Playing With Fire Review

It’s difficult to observe the career of John Cena without comparing it to Dwayne Johnson’s. In many ways, Johnson forged the path for Cena to follow, out of the world of wrestling and into the world of Hollywood.

Strange then, that this film’s premise should remind me to much of a past film that starred the man once known as The Rock. Yes, many observers will note the resemblance of this film to The Game Plan (those who can remember this film anyway) a 2007 Dwayne Johnson vehicle about a man who knows nothing about children, tasked with suddenly looking after some. There’s even a dog that the children makeover, it’s uncanny.

But for all it may seem similar on the surface, there’s more than a few differences to talk about too, so let’s get to it.


Superintendent Jake Carson (Cena) is a by-the-book leader of his squadron of firefighters in California. During one rescue they recover three children separated from their parents, and with a storm rolling in, they found themselves stick with them.


About 20 minutes into the film, I thought it might have been one of the worst I’d seen all year.

The editing was so choppy you couldn’t tell what was going on, the dialogue was embarrassing and there were these strange, unnecessary sound effects added when characters came into frame that grated on my nerves more and more with each passing scene.

By the end of the 90-minute experience, I had softened somewhat, but I’m still sure that it’s one of the most poorly-written and stupid films I’ve seen all year, and I’ve seen Good Boys.

Let’s start with the script; now, I know this is a film predominantly aimed at kids, but that’s not really an excuse for a script that is so obnoxious at times.
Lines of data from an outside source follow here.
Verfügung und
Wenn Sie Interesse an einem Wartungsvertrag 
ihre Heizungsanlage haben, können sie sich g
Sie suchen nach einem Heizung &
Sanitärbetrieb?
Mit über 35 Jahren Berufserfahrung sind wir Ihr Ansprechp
Granted there are a few moments that forced a brief chuckle, but the bulk of it is slapstick and toilet humour, that lands about as well as a custard pie to the face.
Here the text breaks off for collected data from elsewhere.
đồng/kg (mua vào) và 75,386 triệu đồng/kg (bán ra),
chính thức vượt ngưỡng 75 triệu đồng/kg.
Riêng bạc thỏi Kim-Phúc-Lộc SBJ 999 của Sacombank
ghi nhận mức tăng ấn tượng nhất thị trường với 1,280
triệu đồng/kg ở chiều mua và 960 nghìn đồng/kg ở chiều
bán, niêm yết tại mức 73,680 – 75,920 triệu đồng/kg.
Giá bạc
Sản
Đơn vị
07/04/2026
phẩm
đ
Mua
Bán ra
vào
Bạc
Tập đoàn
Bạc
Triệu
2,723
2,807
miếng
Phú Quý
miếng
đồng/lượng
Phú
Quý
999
The characters are also not great, we’ve seen a character like Jake Carson what feels like a million times, including in The Game Plan, which makes me feel like I’m onto something. He’s the kind of archetypal male character who’s only about his work, and never shows any emotion, and honestly, I feel so bored of these characters, it’s just reflects poorly on writers who really seem like they didn’t care.

Nobody really gets an easy time of it here. John Leguizamo and Keegan-Michael Key both play loudmouth stereotypes, and we know for a fact that they’re better than that, and what’s worse is that they all look like they’re trying really hard to make their characters work, but there’s only so much you can do.

I know I should expect much from a Nickelodeon film, but it feels like it should be on Nick, like a failed sitcom that they stitched together and threw on the big screen, with its cartoonish reality, populated with characters springing up from nowhere with their own sound effects, and the most slapdash, zero effort love side plot. It all just reeks of hacks with no energy or creativity.

In the end, I felt sorry for the actors involved here. Maybe they had fun making this, but they must have known that it would end up being a mess when they first read the script. It’s a comedy with minimal laughs, or much of anything that anyone about five would find amusing.

In conclusion, a moronic script, and an overall uninspired direction, drags down this film, that so many people seem to be trying so hard to make work. As manufactured as Disney’s films seem, they at least manufacture some emotion, the only emotion I feel towards this is apathy.

*Post-script: I discovered why this film and The Game Plan are so similar; they have the same director. Unbelievable.